Friends who follow me on Twitter (@alison_morton) have been hearing about my rock-raking in recent days. Let me explain. We live on top of a chalk cliff. The view is magnificent, but the soil is crap. That’s a bit harsh. The soil is fertile, fine, and the weeds grow as if on Viagra. But there was a maximum of 20cms (8 inches) in ‘best’ part of the garden. Mostly, it was about 12cm (5 inches).
So enter the rotavator…
We now have 30 cms (12 inches) to play with, but it’s full of chalk rocks (toes included at lower edge of photo for scale):
To get something like this, the rocks have to go.

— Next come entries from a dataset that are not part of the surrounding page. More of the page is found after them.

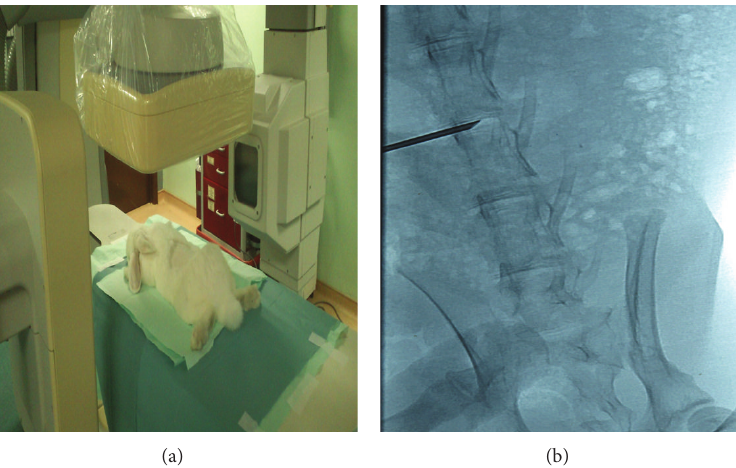
Figure 1: Rabbits placed under the fluoroscopy machine (a). Image captured after the disc damage was created at IVD L4/L5 (b).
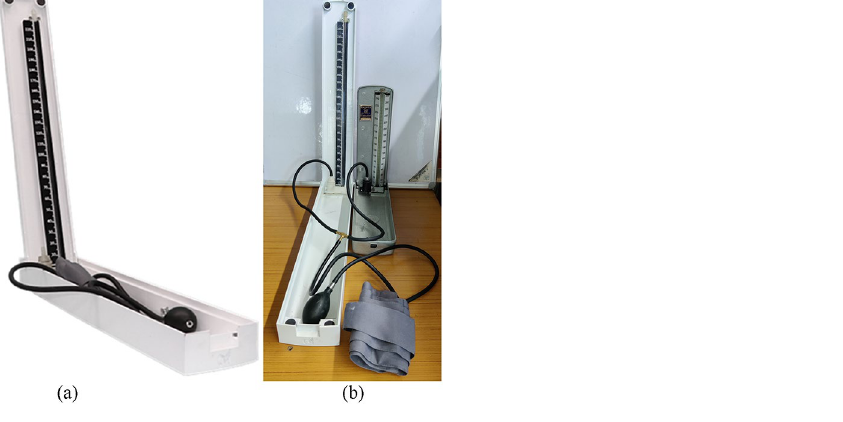
Figure 3. ( a ) Complete alpha-prototype of Merkfree, ( b ) technical comparison of Merkfree asainst MS through a T-connector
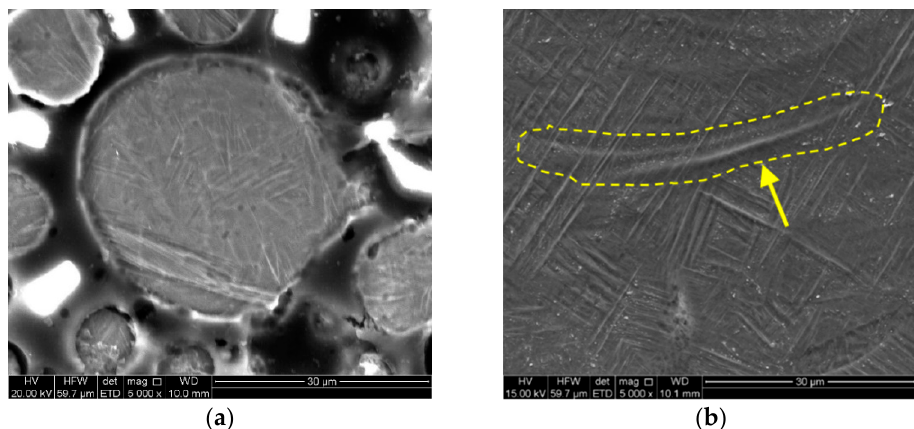
Figure 4. SEM micrographs of etched ( a ) starting powder particles and ( b ) L-PBF sample.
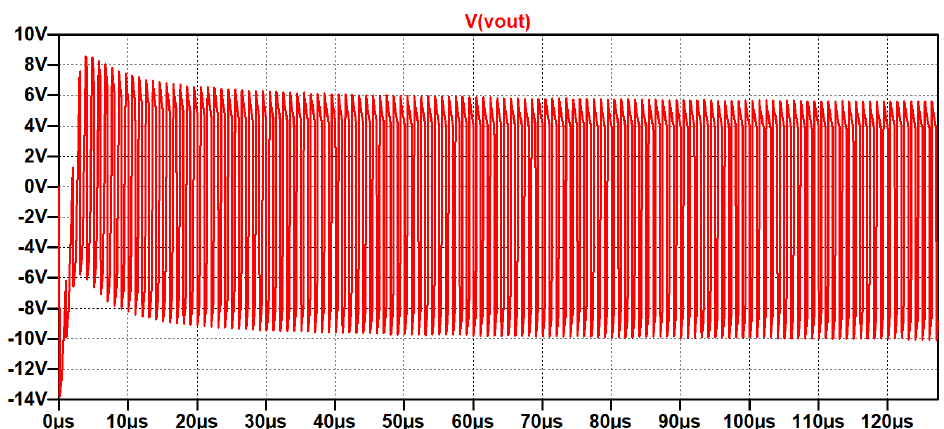
Figure 8. The output voltage response of circuit with GaN switch and resistive load configuration.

Rock-raking is hard, monotonous work, but as the sun warms your back and a light breeze plays the leaves, your brain is free to wander off on plot points, characterisation, scenes.
Creating a garden from an open area of plain green is like writing a novel. Rock-raking is like editing and refining once you’ve got a surface to work with.
(To be continued)
I understand rock raking so much better now … it does look incredibly therapeutic, I must say.
Also does to calories what fire does to paraffin!
Ooooh I agree about the it being conducive to writing. I always say that working on our allotment is very brain cleansing and I get lots of writing done while digging and weeding.
Exactly so!
It struck me that there were so many parallels between gardening and writing. I got my garden plans out for the next stage and realised it was just like planning a novel, so I was moved to write the next post soon after. http://www.alison-morton.com/blog/2011/09/07/take-a-blank-sheet-of-garden/ 😉
What a good idea. I find the allotment helps me.
I’m sure it will. I think that’s the great attraction of gardening, even weeding; not only is it creative in itself, but it gives you blank-head time. And you lose a few calories.